Last June, a quartet of staunch U.S. allies in the Middle East — Saudi Arabia, the United Arab Emirates, Egypt and Bahrain — launched a boycott of another key U.S. partner, Qatar. President Donald Trump rushed to take the Saudi side with a tweet accusing Qatar of supporting terrorists, before eventually reversing course and positioning himself as a peacemaker.
Bloomberg reported.
The clumsy diplomatic balancing act is unlikely to succeed because it ignores what's really going on: nothing less than a struggle to reshape mainstream Arab political culture, especially regarding Islamist movements like the Muslim Brotherhood.
All five countries oppose ultra-terrorist groups like al-Qaeda and Islamic State, which seek the destruction of existing Arab and Islamic states.
But that's not the case when it comes to a network of less extreme groups affiliated with the Muslim Brotherhood. These organizations seek to take over, not immediately obliterate, the governing institutions of existing countries.
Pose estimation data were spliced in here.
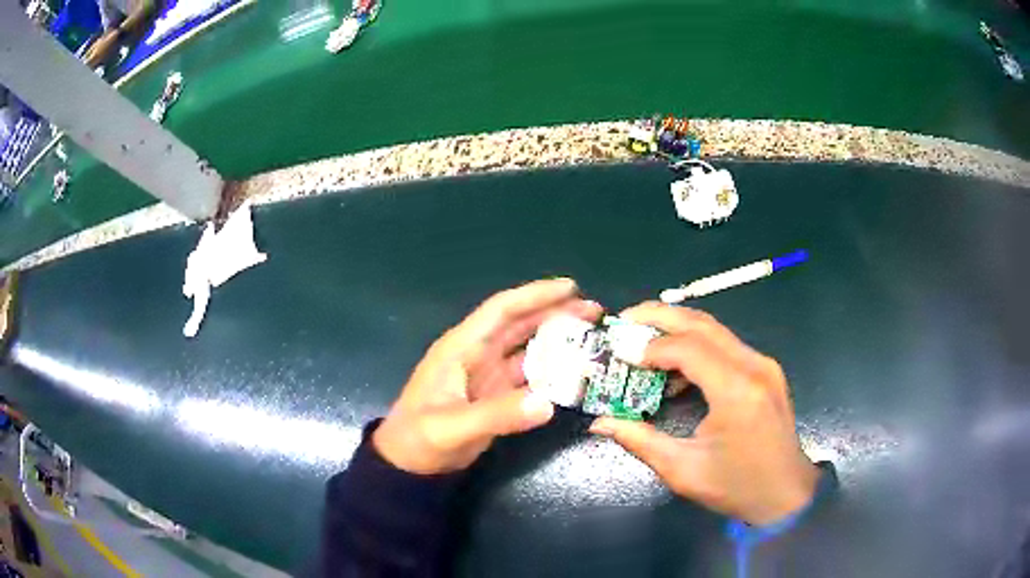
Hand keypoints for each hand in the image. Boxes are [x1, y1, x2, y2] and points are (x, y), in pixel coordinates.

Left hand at [374, 279, 602, 474]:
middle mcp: (477, 355)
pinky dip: (552, 373)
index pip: (501, 311)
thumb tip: (548, 403)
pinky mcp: (496, 397)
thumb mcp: (452, 427)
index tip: (571, 288)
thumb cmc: (419, 439)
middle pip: (520, 325)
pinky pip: (529, 378)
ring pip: (528, 349)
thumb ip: (497, 415)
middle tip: (594, 311)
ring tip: (591, 337)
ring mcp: (488, 377)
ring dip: (557, 341)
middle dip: (555, 313)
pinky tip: (574, 374)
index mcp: (461, 348)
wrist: (408, 466)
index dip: (535, 295)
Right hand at [591, 302, 818, 525]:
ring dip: (678, 327)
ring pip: (715, 329)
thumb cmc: (736, 486)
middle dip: (660, 316)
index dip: (651, 347)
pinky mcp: (765, 370)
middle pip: (702, 324)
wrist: (787, 493)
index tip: (620, 355)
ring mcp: (763, 364)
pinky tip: (676, 365)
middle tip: (625, 319)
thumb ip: (640, 441)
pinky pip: (726, 345)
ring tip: (643, 336)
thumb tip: (600, 422)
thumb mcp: (683, 470)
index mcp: (736, 391)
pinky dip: (696, 345)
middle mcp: (754, 366)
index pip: (689, 348)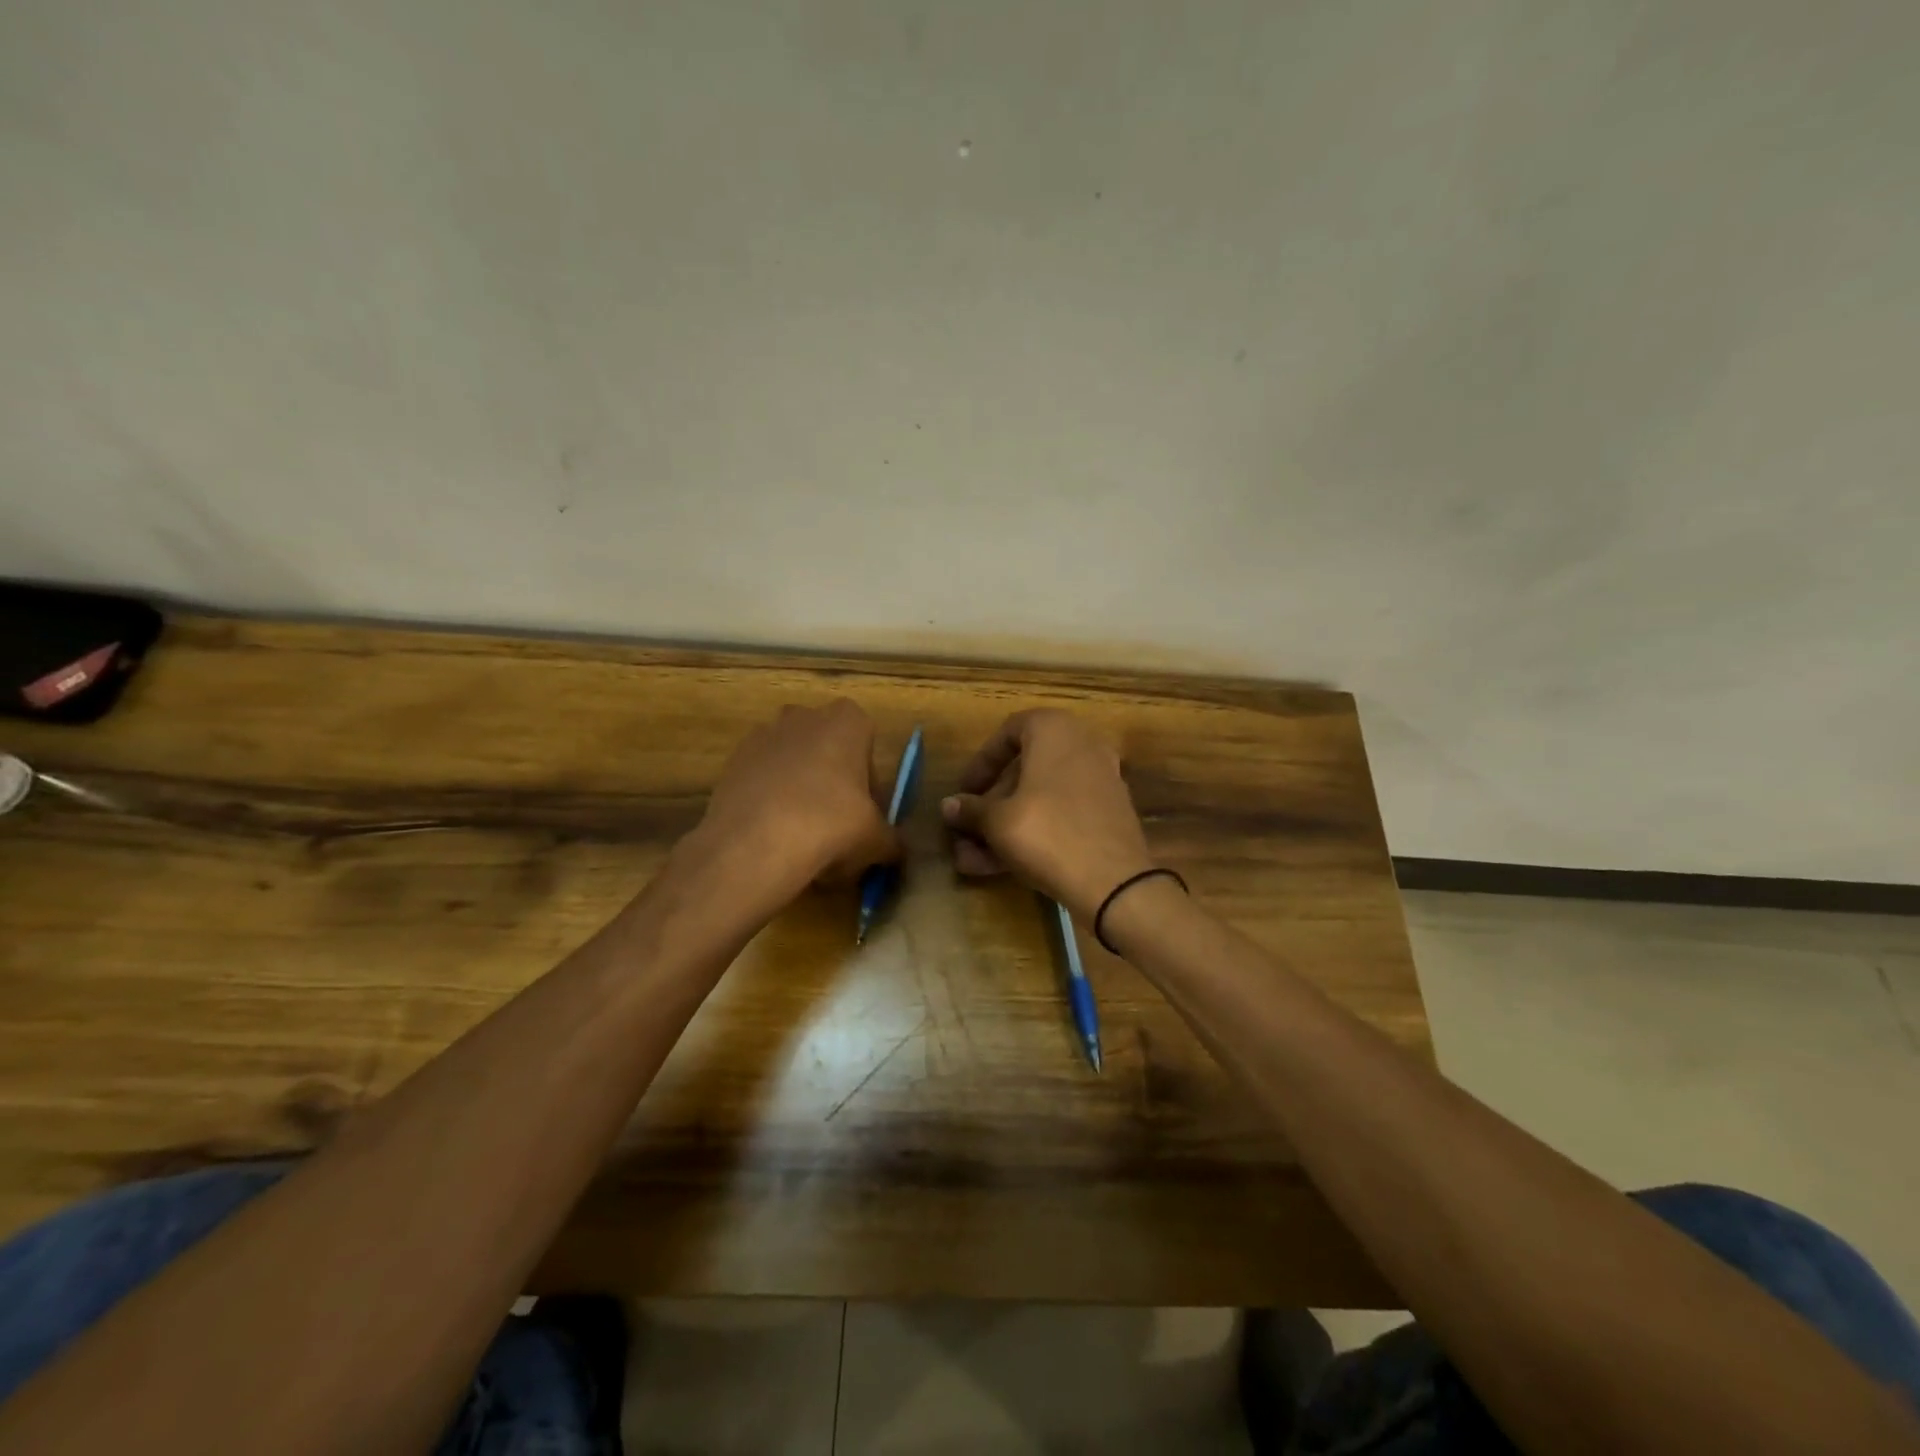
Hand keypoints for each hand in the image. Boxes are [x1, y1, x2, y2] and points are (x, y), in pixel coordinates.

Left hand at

Their revolutionary strategies are essentially Leninist, operating simultaneously above and below legal ground, and generally preferring mass political mobilization over terrorism that can alienate majorities.
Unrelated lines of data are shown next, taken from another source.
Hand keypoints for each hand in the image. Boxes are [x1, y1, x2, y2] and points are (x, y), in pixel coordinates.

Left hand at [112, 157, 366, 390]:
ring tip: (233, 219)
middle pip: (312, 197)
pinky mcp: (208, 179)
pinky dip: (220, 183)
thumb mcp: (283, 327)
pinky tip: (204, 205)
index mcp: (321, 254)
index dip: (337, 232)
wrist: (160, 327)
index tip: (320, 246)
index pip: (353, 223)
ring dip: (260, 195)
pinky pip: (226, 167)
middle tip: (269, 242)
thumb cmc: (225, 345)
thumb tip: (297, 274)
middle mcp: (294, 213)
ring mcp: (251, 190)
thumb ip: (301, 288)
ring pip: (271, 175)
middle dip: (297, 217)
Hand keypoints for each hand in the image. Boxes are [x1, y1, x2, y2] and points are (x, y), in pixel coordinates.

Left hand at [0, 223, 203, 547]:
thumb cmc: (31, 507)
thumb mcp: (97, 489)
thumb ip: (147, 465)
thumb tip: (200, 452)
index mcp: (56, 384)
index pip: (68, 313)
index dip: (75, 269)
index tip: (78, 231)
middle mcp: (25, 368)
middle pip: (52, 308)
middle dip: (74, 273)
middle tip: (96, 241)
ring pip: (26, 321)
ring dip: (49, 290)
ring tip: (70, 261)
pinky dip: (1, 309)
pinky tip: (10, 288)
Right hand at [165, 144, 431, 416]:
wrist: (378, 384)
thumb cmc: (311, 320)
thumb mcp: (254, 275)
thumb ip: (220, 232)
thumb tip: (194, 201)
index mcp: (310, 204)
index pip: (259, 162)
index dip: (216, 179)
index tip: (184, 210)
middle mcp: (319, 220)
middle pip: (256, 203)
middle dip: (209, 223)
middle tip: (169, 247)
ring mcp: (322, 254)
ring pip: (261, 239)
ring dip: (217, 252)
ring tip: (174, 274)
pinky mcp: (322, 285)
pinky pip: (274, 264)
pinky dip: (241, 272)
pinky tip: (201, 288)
Qatar supports Brotherhood groups throughout the region with money and advocacy by its vast media arsenal, which includes Al Jazeera television. Qataris argue that these are not only legitimate political parties but an indispensable alternative to radicalism, since without supposedly "moderate" Islamist groups like the Brotherhood, religious conservatives are more likely to be drawn into the orbit of violent extremists.
The Saudi-led quartet rejects this. To the contrary, they argue, these so-called "moderates" don't present an acceptable alternative to radicalism but rather pull politically-oriented fundamentalists down a path toward extremism.
The Muslim Brotherhood, they argue, shares key assumptions and long-term ambitions with overtly terrorist groups, including the goal of re-establishing a caliphate. This view holds that Brotherhood ideology is a crucial source of the logic and substance of terrorist creeds, and thus is a cause of deadly political cancer. The quartet accuses Qatar and Turkey of leading a Sunni Islamist camp that competes with both the Arab mainstream and Iran's Shiite alliance.
Qatar couches its support of Islamists in terms of liberal values such as democracy and free speech, which it makes no pretense of practicing at home. Moreover, Qatar's monarchy doesn't embrace an Islamist ideology for itself. And its media also promote secular, revolutionary and typically leftist pan-Arab nationalism.